■ **What the task requires**:
Copy the records below word for word, leaving out the pictures.

************

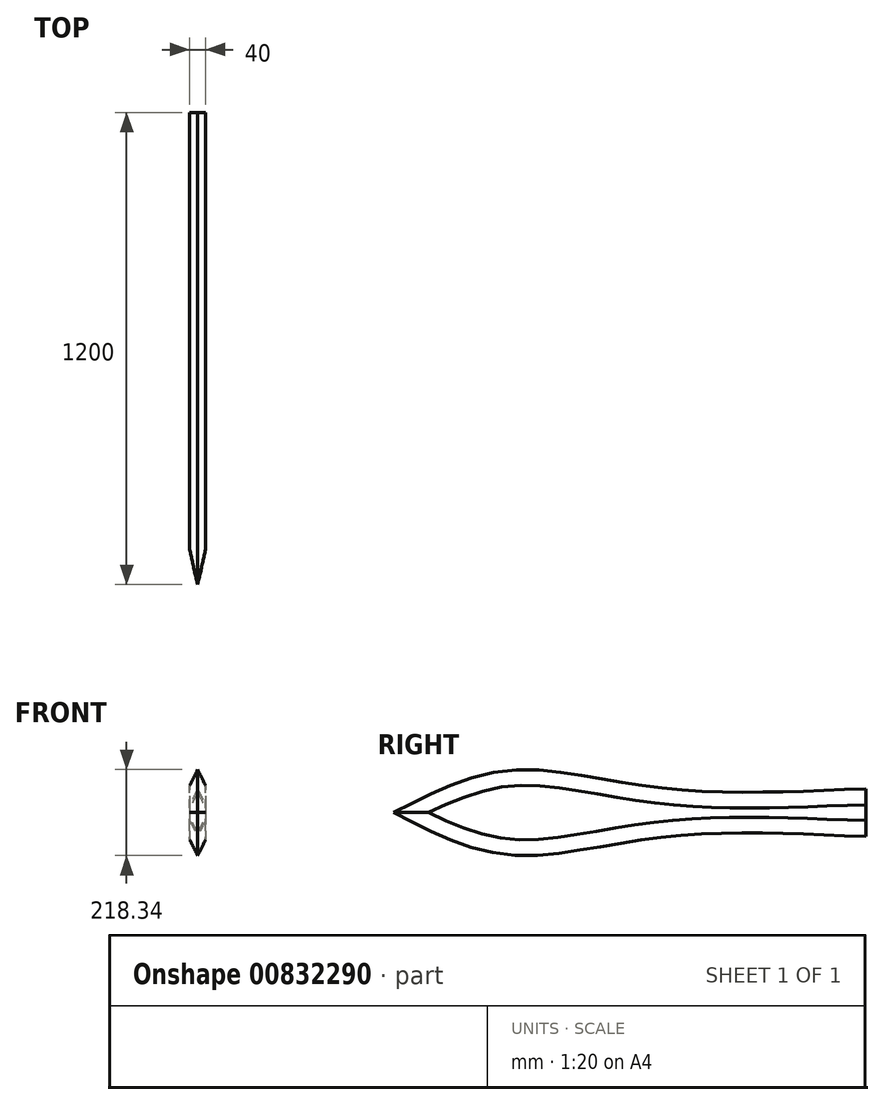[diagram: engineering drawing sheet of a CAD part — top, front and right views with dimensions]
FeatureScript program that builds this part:
annotation { "Feature Type Name" : "Feature", "Feature Type Description" : "" }
export const myFeature = defineFeature(function(context is Context, id is Id, definition is map)
    precondition{}
    {
        {
            var Q0;
            Q0=qCreatedBy(makeId("Right.planeOp"),FACE);
            var sketch = newSketch(context, id + "F0", { "sketchPlane" : qUnion([Q0])});
            skFitSpline(sketch, "E0", {"points": [v(0, 60) * mm, v(-471.93, 58.18) * mm, v(-896.1, 108.24) * mm, v(-1200, 0) * mm], "startDerivative": vector(-583.4, 0) * mm, "endDerivative": vector(-1094.13, -562.87) * mm});
            skFitSpline(sketch, "E1.MirrorCS", {"points": [v(0, -60) * mm, v(-471.93, -58.18) * mm, v(-896.1, -108.24) * mm, v(-1200, 0) * mm], "startDerivative": vector(-583.4, 0) * mm, "endDerivative": vector(-1094.13, 562.87) * mm});
            skLineSegment(sketch, "E2", {"start": v(0, 60) * mm, "end": v(0, -60) * mm});
            skSolve(sketch);
        }
        {
            var Q0;
            Q0=makeQuery(id+"F0.imprint","IMPRINT",FACE,{"disambiguationData":[TD([[makeQuery(id+"F0.imprint","IMPRINT",EDGE,{"derivedFrom":sQuery(id+"F0.wireOp",EDGE,"E0")}),1.0]])]});
            extrude(context, id + "F1", {"entities" : qUnion([Q0]), "depth" : 20 * mm, "offsetDistance" : 25 * mm});
        }
        {
            var Q0;
            Q0=makeQuery(id+"F1.opExtrude","CAP_EDGE",EDGE,{"disambiguationData":[OSD([sQuery(id+"F0.wireOp",EDGE,"E0")])],"isStart":false});
            var Q1;
            Q1=makeQuery(id+"F1.opExtrude","CAP_EDGE",EDGE,{"disambiguationData":[OSD([sQuery(id+"F0.wireOp",EDGE,"E1.MirrorCS")])],"isStart":false});
            chamfer(context, id + "F2", {"entities" : qUnion([Q0, Q1]), "chamferType" : ChamferType.TWO_OFFSETS, "width1" : 40 * mm, "oppositeDirection" : false, "width2" : 20 * mm, "tangentPropagation" : true});
        }
        {
            var Q0;
            Q0=makeQuery(id+"F1.opExtrude","SWEPT_BODY",BODY,{"disambiguationData":[OSD([sQuery(id+"F0.wireOp",EDGE,"E0"),sQuery(id+"F0.wireOp",EDGE,"E1.MirrorCS"),sQuery(id+"F0.wireOp",EDGE,"E2")])]});
            var Q1;
            Q1=makeQuery(id+"F1.opExtrude","CAP_FACE",FACE,{"disambiguationData":[OSD([sQuery(id+"F0.wireOp",EDGE,"E0"),sQuery(id+"F0.wireOp",EDGE,"E1.MirrorCS"),sQuery(id+"F0.wireOp",EDGE,"E2")])],"isStart":true});
            mirror(context, id + "F3", {"operationType" : NewBodyOperationType.ADD, "entities" : qUnion([Q0]), "mirrorPlane" : qUnion([Q1])});
        }
    });
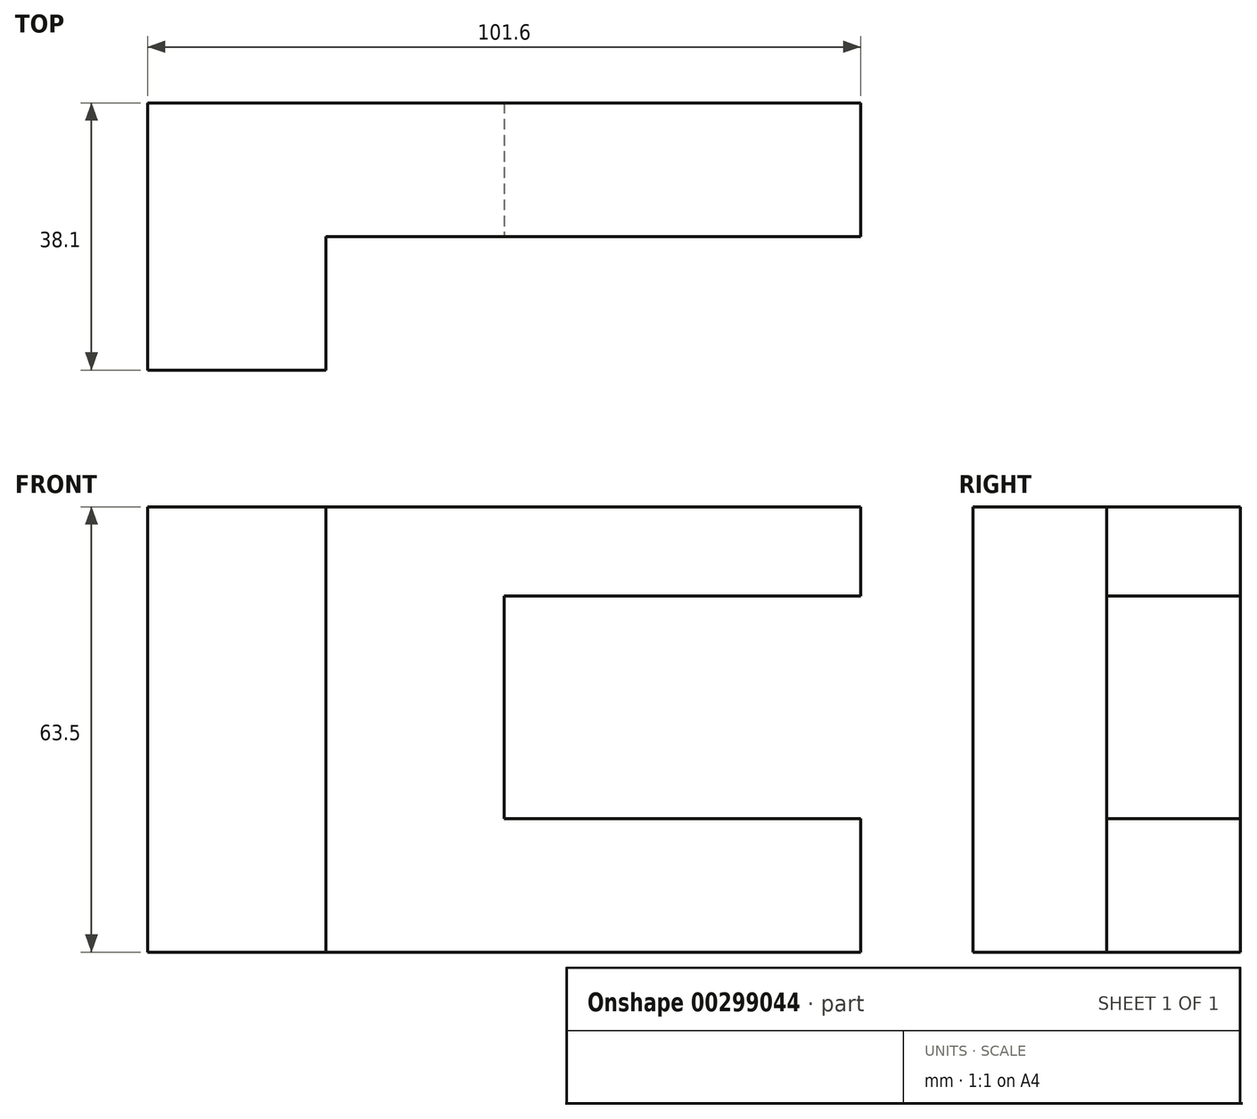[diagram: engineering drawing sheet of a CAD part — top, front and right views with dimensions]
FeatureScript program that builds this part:
annotation { "Feature Type Name" : "Feature", "Feature Type Description" : "" }
export const myFeature = defineFeature(function(context is Context, id is Id, definition is map)
    precondition{}
    {
        {
            var Q0;
            Q0=qCreatedBy(makeId("Front.planeOp"),FACE);
            var sketch = newSketch(context, id + "F0", { "sketchPlane" : qUnion([Q0])});
            skLineSegment(sketch, "E0.bottom", {"start": v(50.8, -31.75) * mm, "end": v(-50.8, -31.75) * mm});
            skLineSegment(sketch, "E0.top", {"start": v(50.8, 31.75) * mm, "end": v(-50.8, 31.75) * mm});
            skLineSegment(sketch, "E0.left", {"start": v(50.8, -31.75) * mm, "end": v(50.8, 31.75) * mm});
            skLineSegment(sketch, "E0.right", {"start": v(-50.8, -31.75) * mm, "end": v(-50.8, 31.75) * mm});
            skPoint(sketch, "E0.middle", {"position": v(0, 0) * mm});
            skSolve(sketch);
        }
        {
            var Q0;
            Q0 = qSketchRegion(id + "F0", true);
            extrude(context, id + "F1", {"entities" : qUnion([Q0]), "depth" : 19.05 * mm});
        }
        {
            var Q0;
            Q0=makeQuery(id+"F1.opExtrude","CAP_FACE",FACE,{"disambiguationData":[OSD([sQuery(id+"F0.wireOp",EDGE,"E0.bottom"),sQuery(id+"F0.wireOp",EDGE,"E0.top"),sQuery(id+"F0.wireOp",EDGE,"E0.left"),sQuery(id+"F0.wireOp",EDGE,"E0.right")])],"isStart":false});
            var sketch = newSketch(context, id + "F2", { "sketchPlane" : qUnion([Q0])});
            skLineSegment(sketch, "E1.bottom", {"start": v(-25.4, 31.75) * mm, "end": v(-50.8, 31.75) * mm});
            skLineSegment(sketch, "E1.top", {"start": v(-25.4, -31.75) * mm, "end": v(-50.8, -31.75) * mm});
            skLineSegment(sketch, "E1.left", {"start": v(-25.4, 31.75) * mm, "end": v(-25.4, -31.75) * mm});
            skLineSegment(sketch, "E1.right", {"start": v(-50.8, 31.75) * mm, "end": v(-50.8, -31.75) * mm});
            skSolve(sketch);
        }
        {
            var Q0;
            Q0=makeQuery(id+"F2.imprint","IMPRINT",FACE,{"disambiguationData":[TD([[makeQuery(id+"F2.imprint","IMPRINT",EDGE,{"derivedFrom":sQuery(id+"F2.wireOp",EDGE,"E1.bottom")}),1.0]])]});
            extrude(context, id + "F3", {"entities" : qUnion([Q0]), "operationType" : NewBodyOperationType.ADD, "depth" : 19.05 * mm});
        }
        {
            var Q0;
            Q0=makeQuery(id+"F1.opExtrude","CAP_FACE",FACE,{"disambiguationData":[OSD([sQuery(id+"F0.wireOp",EDGE,"E0.bottom"),sQuery(id+"F0.wireOp",EDGE,"E0.top"),sQuery(id+"F0.wireOp",EDGE,"E0.left"),sQuery(id+"F0.wireOp",EDGE,"E0.right")])],"isStart":false});
            var sketch = newSketch(context, id + "F4", { "sketchPlane" : qUnion([Q0])});
            skLineSegment(sketch, "E2.bottom", {"start": v(50.8, 19.05) * mm, "end": v(0, 19.05) * mm});
            skLineSegment(sketch, "E2.top", {"start": v(50.8, -12.7) * mm, "end": v(0, -12.7) * mm});
            skLineSegment(sketch, "E2.left", {"start": v(50.8, 19.05) * mm, "end": v(50.8, -12.7) * mm});
            skLineSegment(sketch, "E2.right", {"start": v(0, 19.05) * mm, "end": v(0, -12.7) * mm});
            skSolve(sketch);
        }
        {
            var Q0;
            Q0=makeQuery(id+"F4.imprint","IMPRINT",FACE,{"disambiguationData":[TD([[makeQuery(id+"F4.imprint","IMPRINT",EDGE,{"derivedFrom":sQuery(id+"F4.wireOp",EDGE,"E2.bottom")}),1.0]])]});
            extrude(context, id + "F5", {"entities" : qUnion([Q0]), "operationType" : NewBodyOperationType.REMOVE, "endBound" : BoundingType.THROUGH_ALL, "oppositeDirection" : true, "depth" : 25.4 * mm});
        }
    });
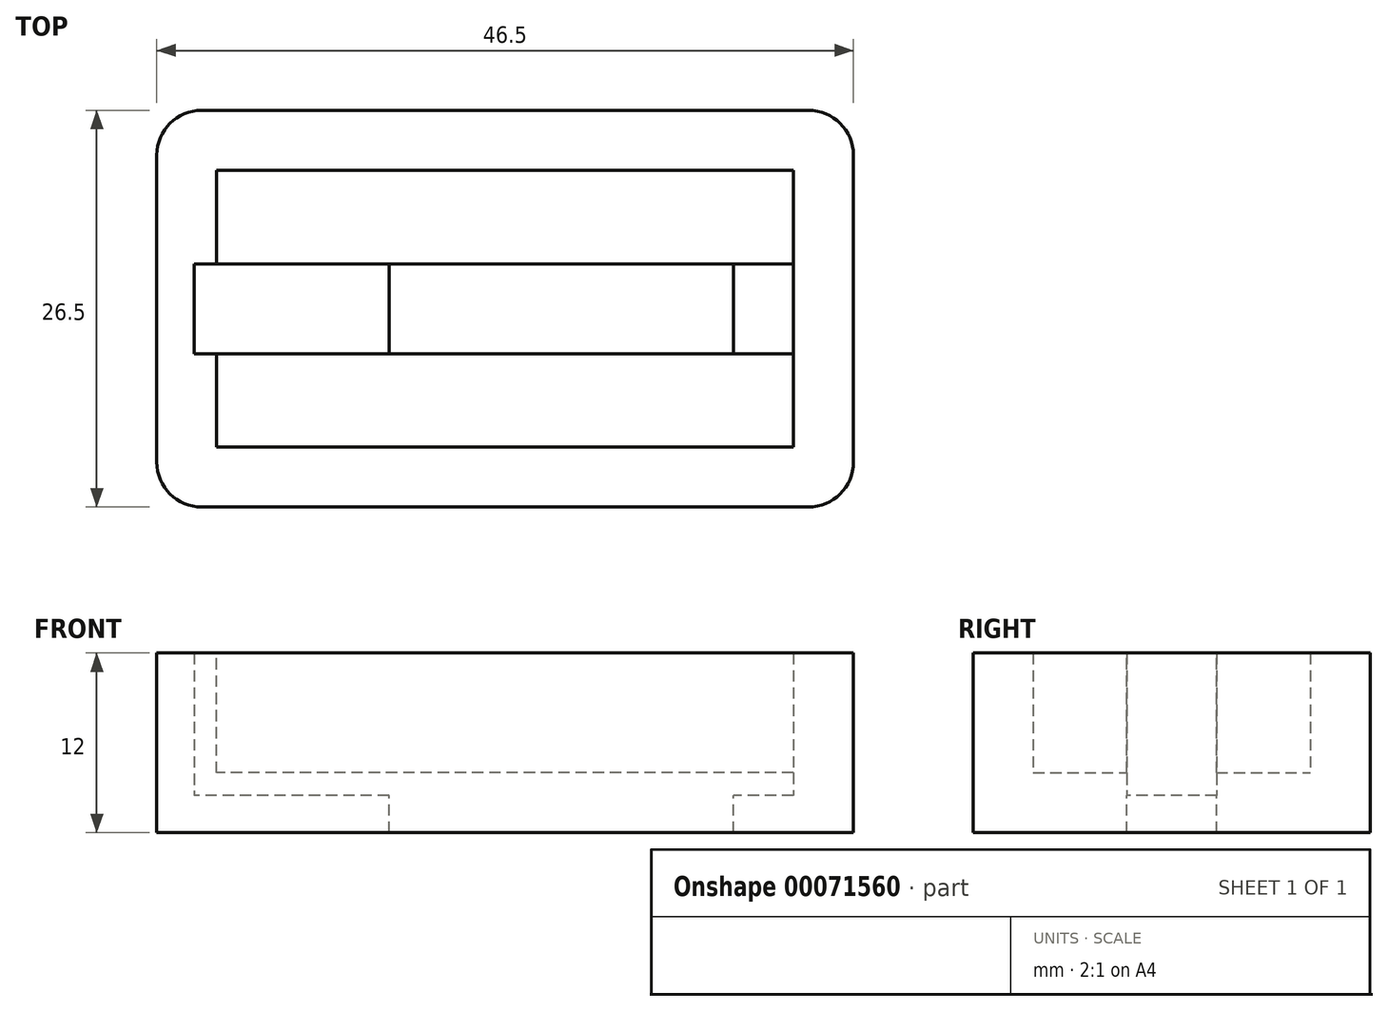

************

■ **The solution**:
[diagram: engineering drawing sheet of a CAD part — top, front and right views with dimensions]
FeatureScript program that builds this part:
annotation { "Feature Type Name" : "Feature", "Feature Type Description" : "" }
export const myFeature = defineFeature(function(context is Context, id is Id, definition is map)
    precondition{}
    {
        {
            var Q0;
            Q0=qCreatedBy(makeId("Right.planeOp"),FACE);
            var sketch = newSketch(context, id + "F0", { "sketchPlane" : qUnion([Q0])});
            skFitSpline(sketch, "E0", {"points": [v(0, 60) * mm, v(-471.93, 58.18) * mm, v(-896.1, 108.24) * mm, v(-1200, 0) * mm], "startDerivative": vector(-583.4, 0) * mm, "endDerivative": vector(-1094.13, -562.87) * mm});
            skFitSpline(sketch, "E1.MirrorCS", {"points": [v(0, -60) * mm, v(-471.93, -58.18) * mm, v(-896.1, -108.24) * mm, v(-1200, 0) * mm], "startDerivative": vector(-583.4, 0) * mm, "endDerivative": vector(-1094.13, 562.87) * mm});
            skLineSegment(sketch, "E2", {"start": v(0, 60) * mm, "end": v(0, -60) * mm});
            skSolve(sketch);
        }
        {
            var Q0;
            Q0=makeQuery(id+"F0.imprint","IMPRINT",FACE,{"disambiguationData":[TD([[makeQuery(id+"F0.imprint","IMPRINT",EDGE,{"derivedFrom":sQuery(id+"F0.wireOp",EDGE,"E0")}),1.0]])]});
            extrude(context, id + "F1", {"entities" : qUnion([Q0]), "depth" : 20 * mm, "offsetDistance" : 25 * mm});
        }
        {
            var Q0;
            Q0=makeQuery(id+"F1.opExtrude","CAP_EDGE",EDGE,{"disambiguationData":[OSD([sQuery(id+"F0.wireOp",EDGE,"E0")])],"isStart":false});
            var Q1;
            Q1=makeQuery(id+"F1.opExtrude","CAP_EDGE",EDGE,{"disambiguationData":[OSD([sQuery(id+"F0.wireOp",EDGE,"E1.MirrorCS")])],"isStart":false});
            chamfer(context, id + "F2", {"entities" : qUnion([Q0, Q1]), "chamferType" : ChamferType.TWO_OFFSETS, "width1" : 40 * mm, "oppositeDirection" : false, "width2" : 20 * mm, "tangentPropagation" : true});
        }
        {
            var Q0;
            Q0=makeQuery(id+"F1.opExtrude","SWEPT_BODY",BODY,{"disambiguationData":[OSD([sQuery(id+"F0.wireOp",EDGE,"E0"),sQuery(id+"F0.wireOp",EDGE,"E1.MirrorCS"),sQuery(id+"F0.wireOp",EDGE,"E2")])]});
            var Q1;
            Q1=makeQuery(id+"F1.opExtrude","CAP_FACE",FACE,{"disambiguationData":[OSD([sQuery(id+"F0.wireOp",EDGE,"E0"),sQuery(id+"F0.wireOp",EDGE,"E1.MirrorCS"),sQuery(id+"F0.wireOp",EDGE,"E2")])],"isStart":true});
            mirror(context, id + "F3", {"operationType" : NewBodyOperationType.ADD, "entities" : qUnion([Q0]), "mirrorPlane" : qUnion([Q1])});
        }
    });
[diagram: engineering drawing sheet of a CAD part — top, front and right views with dimensions]
FeatureScript program that builds this part:
annotation { "Feature Type Name" : "Feature", "Feature Type Description" : "" }
export const myFeature = defineFeature(function(context is Context, id is Id, definition is map)
    precondition{}
    {
        {
            var Q0;
            Q0=qCreatedBy(makeId("Front.planeOp"),FACE);
            var sketch = newSketch(context, id + "F0", { "sketchPlane" : qUnion([Q0])});
            skLineSegment(sketch, "E0.bottom", {"start": v(50.8, -31.75) * mm, "end": v(-50.8, -31.75) * mm});
            skLineSegment(sketch, "E0.top", {"start": v(50.8, 31.75) * mm, "end": v(-50.8, 31.75) * mm});
            skLineSegment(sketch, "E0.left", {"start": v(50.8, -31.75) * mm, "end": v(50.8, 31.75) * mm});
            skLineSegment(sketch, "E0.right", {"start": v(-50.8, -31.75) * mm, "end": v(-50.8, 31.75) * mm});
            skPoint(sketch, "E0.middle", {"position": v(0, 0) * mm});
            skSolve(sketch);
        }
        {
            var Q0;
            Q0 = qSketchRegion(id + "F0", true);
            extrude(context, id + "F1", {"entities" : qUnion([Q0]), "depth" : 19.05 * mm});
        }
        {
            var Q0;
            Q0=makeQuery(id+"F1.opExtrude","CAP_FACE",FACE,{"disambiguationData":[OSD([sQuery(id+"F0.wireOp",EDGE,"E0.bottom"),sQuery(id+"F0.wireOp",EDGE,"E0.top"),sQuery(id+"F0.wireOp",EDGE,"E0.left"),sQuery(id+"F0.wireOp",EDGE,"E0.right")])],"isStart":false});
            var sketch = newSketch(context, id + "F2", { "sketchPlane" : qUnion([Q0])});
            skLineSegment(sketch, "E1.bottom", {"start": v(-25.4, 31.75) * mm, "end": v(-50.8, 31.75) * mm});
            skLineSegment(sketch, "E1.top", {"start": v(-25.4, -31.75) * mm, "end": v(-50.8, -31.75) * mm});
            skLineSegment(sketch, "E1.left", {"start": v(-25.4, 31.75) * mm, "end": v(-25.4, -31.75) * mm});
            skLineSegment(sketch, "E1.right", {"start": v(-50.8, 31.75) * mm, "end": v(-50.8, -31.75) * mm});
            skSolve(sketch);
        }
        {
            var Q0;
            Q0=makeQuery(id+"F2.imprint","IMPRINT",FACE,{"disambiguationData":[TD([[makeQuery(id+"F2.imprint","IMPRINT",EDGE,{"derivedFrom":sQuery(id+"F2.wireOp",EDGE,"E1.bottom")}),1.0]])]});
            extrude(context, id + "F3", {"entities" : qUnion([Q0]), "operationType" : NewBodyOperationType.ADD, "depth" : 19.05 * mm});
        }
        {
            var Q0;
            Q0=makeQuery(id+"F1.opExtrude","CAP_FACE",FACE,{"disambiguationData":[OSD([sQuery(id+"F0.wireOp",EDGE,"E0.bottom"),sQuery(id+"F0.wireOp",EDGE,"E0.top"),sQuery(id+"F0.wireOp",EDGE,"E0.left"),sQuery(id+"F0.wireOp",EDGE,"E0.right")])],"isStart":false});
            var sketch = newSketch(context, id + "F4", { "sketchPlane" : qUnion([Q0])});
            skLineSegment(sketch, "E2.bottom", {"start": v(50.8, 19.05) * mm, "end": v(0, 19.05) * mm});
            skLineSegment(sketch, "E2.top", {"start": v(50.8, -12.7) * mm, "end": v(0, -12.7) * mm});
            skLineSegment(sketch, "E2.left", {"start": v(50.8, 19.05) * mm, "end": v(50.8, -12.7) * mm});
            skLineSegment(sketch, "E2.right", {"start": v(0, 19.05) * mm, "end": v(0, -12.7) * mm});
            skSolve(sketch);
        }
        {
            var Q0;
            Q0=makeQuery(id+"F4.imprint","IMPRINT",FACE,{"disambiguationData":[TD([[makeQuery(id+"F4.imprint","IMPRINT",EDGE,{"derivedFrom":sQuery(id+"F4.wireOp",EDGE,"E2.bottom")}),1.0]])]});
            extrude(context, id + "F5", {"entities" : qUnion([Q0]), "operationType" : NewBodyOperationType.REMOVE, "endBound" : BoundingType.THROUGH_ALL, "oppositeDirection" : true, "depth" : 25.4 * mm});
        }
    });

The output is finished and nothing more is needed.